» **Given task 1**:
In the excerpt about living alone in a remote house, how far is the house from the nearest town?
» **Given task 2**:
Continue the excerpt about living alone in a remote house from the point where it stops.

___ Excerpt to read

I was never encouraged to go into a wooded park to play so the thought of it was scary and unfamiliar. They seemed dangerous and uninviting. I have always loved to walk long distances and have been an avid runner for many years. I began hiking with others over 30 years ago. However, over the last 20 years I have encouraged myself to walk and hike in wooded areas alone.

I have “an idea” that I should be afraid to be alone in this house.

I am excited and delighted to be alone in this beautiful house that I created and designed.

I feel in awe of the things that I do and the way I have overcome so many false beliefs from my childhood.

I can sit home alone in Northport without any interactions with others for days. So what is the difference between the two? Because I am in a neighborhood there? Because I can walk out my door and hear cars and know people are very close? Because I can get in my car and drive a few minutes or even walk to a store or restaurant? And here I am 35 miles to the nearest town. At least a 10 minute walk to the nearest person or house and that would not be a walk at night because there are bears, coyote and mountain lions. It would actually take me longer to drive to a house because walking would mean I would go as “the crow flies” and not on a road.

______
___ Data listing

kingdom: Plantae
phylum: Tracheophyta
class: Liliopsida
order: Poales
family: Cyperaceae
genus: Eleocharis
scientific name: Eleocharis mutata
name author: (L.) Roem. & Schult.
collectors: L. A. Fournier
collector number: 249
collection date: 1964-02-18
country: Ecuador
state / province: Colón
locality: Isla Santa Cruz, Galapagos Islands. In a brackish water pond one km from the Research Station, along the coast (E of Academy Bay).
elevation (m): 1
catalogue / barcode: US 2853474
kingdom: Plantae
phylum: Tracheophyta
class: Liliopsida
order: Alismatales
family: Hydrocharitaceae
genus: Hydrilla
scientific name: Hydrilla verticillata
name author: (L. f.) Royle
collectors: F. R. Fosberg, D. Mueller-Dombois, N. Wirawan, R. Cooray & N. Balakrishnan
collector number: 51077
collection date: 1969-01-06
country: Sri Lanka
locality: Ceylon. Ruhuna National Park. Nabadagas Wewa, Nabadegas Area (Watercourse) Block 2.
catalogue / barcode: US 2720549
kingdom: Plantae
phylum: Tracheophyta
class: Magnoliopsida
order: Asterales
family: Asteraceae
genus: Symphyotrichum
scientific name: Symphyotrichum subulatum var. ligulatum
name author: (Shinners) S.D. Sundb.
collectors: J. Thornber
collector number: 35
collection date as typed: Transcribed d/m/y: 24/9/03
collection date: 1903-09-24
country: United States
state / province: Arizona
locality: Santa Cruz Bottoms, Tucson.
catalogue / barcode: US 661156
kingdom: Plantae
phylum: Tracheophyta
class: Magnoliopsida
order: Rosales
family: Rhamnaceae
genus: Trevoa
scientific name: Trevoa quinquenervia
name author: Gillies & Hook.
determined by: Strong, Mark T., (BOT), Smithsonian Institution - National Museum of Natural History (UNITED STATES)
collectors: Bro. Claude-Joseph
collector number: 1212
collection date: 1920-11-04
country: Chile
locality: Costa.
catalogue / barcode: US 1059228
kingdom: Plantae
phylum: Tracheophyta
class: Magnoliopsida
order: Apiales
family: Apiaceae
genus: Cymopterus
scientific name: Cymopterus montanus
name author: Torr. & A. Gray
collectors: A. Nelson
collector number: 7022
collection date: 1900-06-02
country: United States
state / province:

______

» **Exercise response 1**:
35 miles.

» **Exercise response 2**:
I say to myself… so this is why you feel the way you do. It is logical! I can convince myself that my fears are logical. But as I write this I don’t really feel that afraid or fearful. I feel the silence welcoming me into it’s arms. Caressing me with its expansive warmth and space. Allowing for anything to be revealed and explored. 

It is the illusion of how people and activity can give the feeling of safety. But I am safe inside my own skin. I am safe and protected inside my own being. I am OK inside this dwelling that I created. My body or this house or both?

It is the child boogie man thoughts that want to come and grab hold of me and drag me down that path of fear. I will not let them take hold of me. 

People that live in this community full time have said to me… you stay in your home without a gun? At first I found humor in that statement. Then it scared me and then it confused me. What I eventually found out is they meant it more for animals than for people. I think?  But they do like their guns and I don’t think they break it down this way~Guns for protection from people or animals. It’s just a simple statement  “You need a gun in your home.” That concept freaks me out! One year I did try to learn to shoot a gun. That freaked me out just as much as the thought of having a gun in my home or carrying a gun. 

So I will sit in my home here in the mountains of Colorado and feel some fear about the darkness, the animals, the woods and allow for this to move through me while I rejoice in the experience of sitting in my home here in the mountains of Colorado without a gun while feeling safe, secure, curious and in love with my life and my accomplishments.